The Suns have now pinned opponent season highs on the last two teams to visit US Airways Center, and they own half of the four 110-point games yielded by Boston’s stingy defense all year, a unit that allows 91.2 points per game when Phoenix isn’t the opponent. Boston had not given up as many points in a regular-season game as the Suns scored tonight since St. Patrick’s Day.

That output helped the Suns record their first set of back-to-back wins in December at long last after an incredibly inconsistent first four weeks of the month, and they will charge into 2010 feeling good about themselves after what had been a mostly mediocre month.

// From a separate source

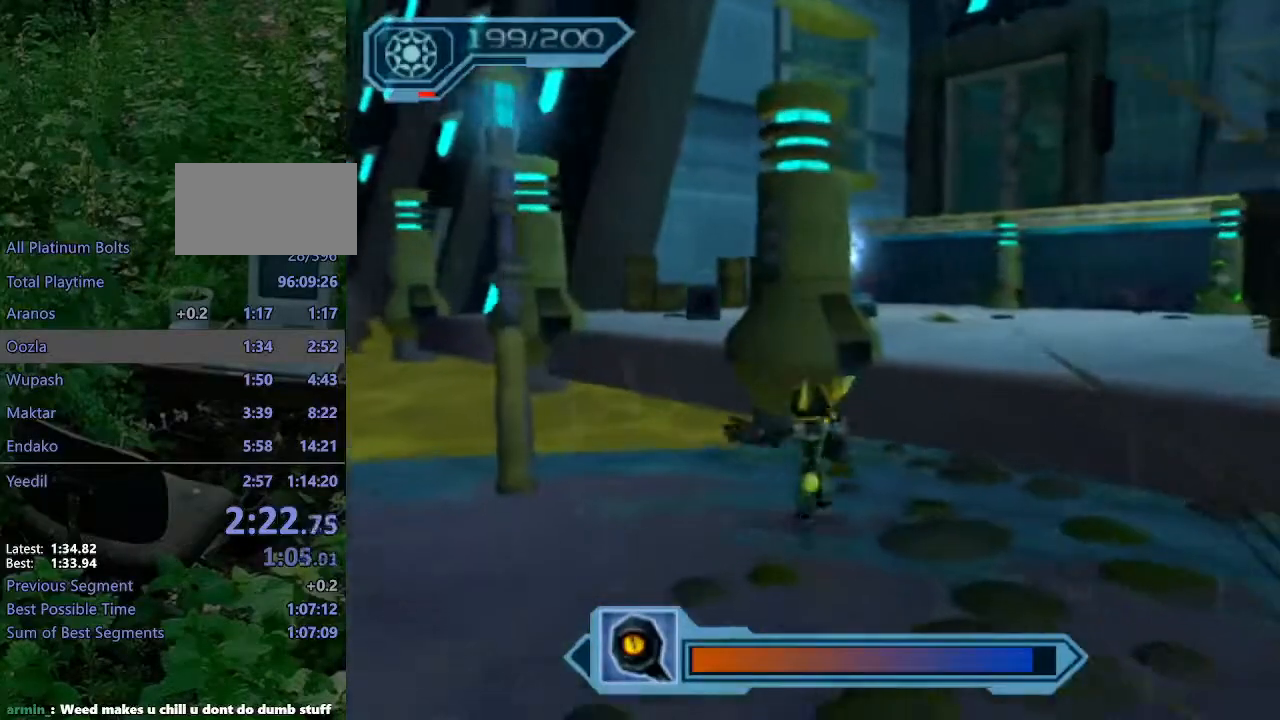
{"buttons": [], "left_stick": "up-right", "right_stick": "center", "events": [[17, "left_stick", "up-right"], [433, "R1", "up"], [450, "CROSS", "up"]]}
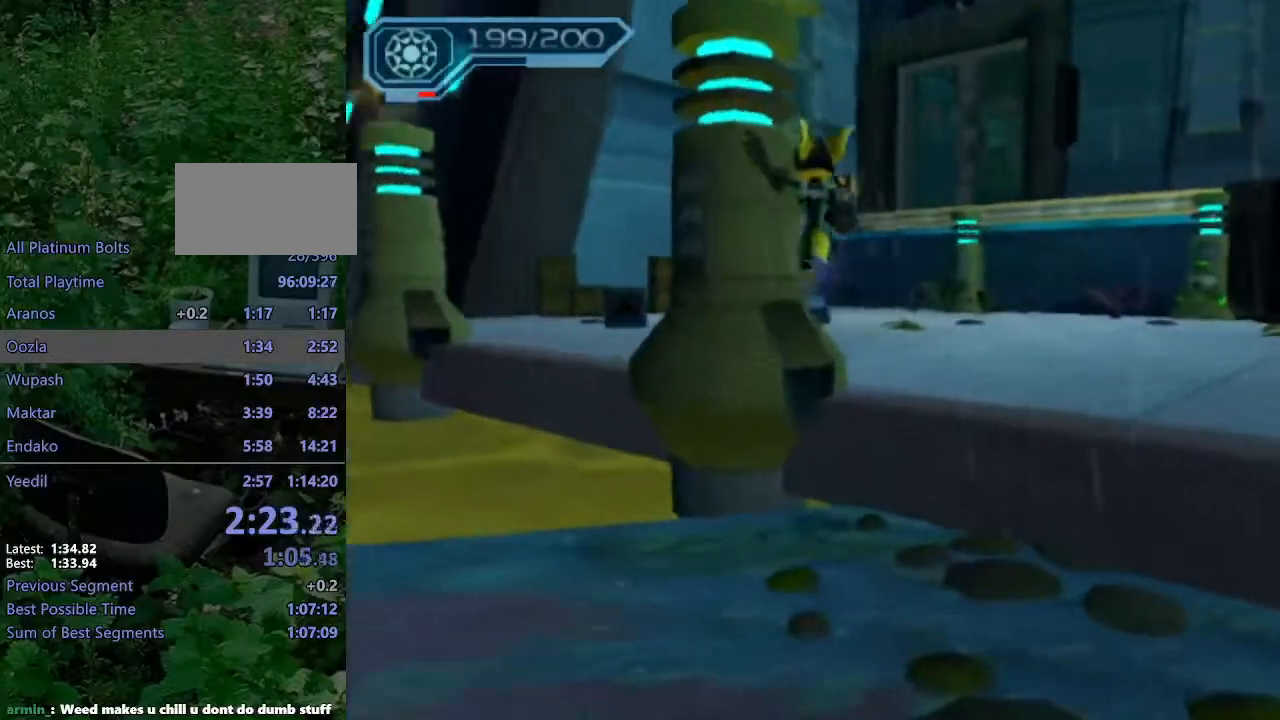
{"buttons": ["CROSS", "R1"], "left_stick": "up-left", "right_stick": "center", "events": [[83, "left_stick", "up"], [383, "CROSS", "down"], [400, "R1", "down"], [417, "left_stick", "up-left"]]}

“It’s a great thing,” Stoudemire said. “I think for the most part it builds our confidence. Second, we know how good we can become, and we’ve just got to keep working to become that team. If we’re hot, if we shoot the ball well, it’s tough to beat us.”

And 1

  • I know the Z Man will love this stat: the Suns have scored at least 116 points in each game since Leandro Barbosa returned from a sprained left ankle, averaging 121.3 points per game during that stretch and going 3-1. The Suns had hit 116 in just two of the month’s first 12 games without LB, averaging 103.4 points per game during that time and going 4-8. Barbosa has scored in double figures in each of those contests, averaging 12.5 ppg, including a month-high 17 points against Boston. Overall the Suns are 15-3 with Barbosa and 6-9 without him.
  • The Suns are now 10 games over .500 for the first time since Dec. 5, when they beat Sacramento before losing consecutive games in Los Angeles and Dallas. The Suns were 10 games over .500 only on the final day of last season.
  • The Suns have averaged 117.8 points per game in four home games since Cleveland ended their string of reaching the century mark in 36 straight in US Airways Center. Still, I’d say 40 of 41 isn’t half bad.
  • Phoenix is just the fifth team to win more than one game in a season against the Celtics since The Big Three joined forces. Washington, Orlando, Cleveland and the Lakers are the others.